War Ihre bislang aufregendeste Station der Chefcoach bei 1860?

Ja, bei 60 ist immer Theater. Jeden Tag sind fünf, sechs Tageszeitungen da, die Auskunft erwarten. Es war eine schöne Zeit, aber das Messer ist immer am Hals. Weil damals, in der 2. Liga, war immer nur der Aufstieg interessant. Wenn das nicht gelingt, muss der Trainer schlecht sein (schmunzelt). Ich war nur wenige Punkte hinter den Aufstiegsrängen, als ich freigestellt wurde. Jetzt sind die Sechziger in der 3. Liga.

Was soll am Ende der Saison über Ihren SKN gesagt werden?

Dass es gegen uns unangenehm ist, dass die Gegner viel laufen und kämpfen müssen, weil der SKN mit hoher Intensität spielt und dabei auch zweikampfstark ist.
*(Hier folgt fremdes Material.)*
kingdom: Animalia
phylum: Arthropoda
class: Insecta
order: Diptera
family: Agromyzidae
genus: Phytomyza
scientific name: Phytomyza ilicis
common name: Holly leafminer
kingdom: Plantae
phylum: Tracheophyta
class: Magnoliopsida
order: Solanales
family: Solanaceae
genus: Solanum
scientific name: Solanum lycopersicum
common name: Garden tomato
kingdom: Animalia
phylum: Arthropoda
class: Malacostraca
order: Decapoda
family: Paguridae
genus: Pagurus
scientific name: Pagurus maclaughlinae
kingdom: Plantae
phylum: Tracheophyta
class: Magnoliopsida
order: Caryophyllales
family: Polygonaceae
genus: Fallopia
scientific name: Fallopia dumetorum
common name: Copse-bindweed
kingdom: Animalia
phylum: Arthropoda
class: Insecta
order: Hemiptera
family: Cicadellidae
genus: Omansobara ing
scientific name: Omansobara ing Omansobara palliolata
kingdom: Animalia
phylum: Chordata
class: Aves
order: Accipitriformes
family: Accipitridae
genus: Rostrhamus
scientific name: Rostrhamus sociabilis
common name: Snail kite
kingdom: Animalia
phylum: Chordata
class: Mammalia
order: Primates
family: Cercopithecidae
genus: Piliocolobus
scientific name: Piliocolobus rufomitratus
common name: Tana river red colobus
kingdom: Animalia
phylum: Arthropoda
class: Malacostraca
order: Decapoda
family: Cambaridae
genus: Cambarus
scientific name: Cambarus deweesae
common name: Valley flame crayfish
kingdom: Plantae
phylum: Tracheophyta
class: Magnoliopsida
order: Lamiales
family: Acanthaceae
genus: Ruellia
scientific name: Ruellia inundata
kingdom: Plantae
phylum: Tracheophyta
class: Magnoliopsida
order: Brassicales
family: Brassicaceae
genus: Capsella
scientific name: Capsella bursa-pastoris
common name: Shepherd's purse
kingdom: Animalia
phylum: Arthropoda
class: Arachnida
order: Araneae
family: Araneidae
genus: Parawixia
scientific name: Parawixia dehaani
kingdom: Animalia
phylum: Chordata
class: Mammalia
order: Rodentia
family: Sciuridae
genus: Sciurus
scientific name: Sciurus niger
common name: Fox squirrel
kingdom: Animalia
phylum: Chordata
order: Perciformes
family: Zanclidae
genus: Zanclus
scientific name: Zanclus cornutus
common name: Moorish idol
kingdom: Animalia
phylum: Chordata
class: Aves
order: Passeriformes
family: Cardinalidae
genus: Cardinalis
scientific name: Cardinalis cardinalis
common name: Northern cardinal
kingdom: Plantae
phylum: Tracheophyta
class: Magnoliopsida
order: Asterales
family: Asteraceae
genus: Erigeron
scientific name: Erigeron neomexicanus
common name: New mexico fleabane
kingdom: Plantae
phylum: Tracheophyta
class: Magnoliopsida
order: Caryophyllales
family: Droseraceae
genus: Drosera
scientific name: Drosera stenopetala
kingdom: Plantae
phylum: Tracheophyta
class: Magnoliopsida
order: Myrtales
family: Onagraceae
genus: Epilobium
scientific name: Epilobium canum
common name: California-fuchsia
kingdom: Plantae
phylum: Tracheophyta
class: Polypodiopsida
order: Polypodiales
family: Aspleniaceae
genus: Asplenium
Alexander Schmidt: Ein Herz für Talente

1968 in Augsburg geboren war Alexander Schmidt in Amateurligen als Fußballer aktiv. Als Trainer arbeitete er meistens im Nachwuchs, aber 2012/’13 auch als Chefcoach von 1860 München. Zuletzt war Schmidt, der als erster SKN-Trainer einen Dreijahres-Vertrag bekommen hat, in der Red-Bull-Akademie tätig.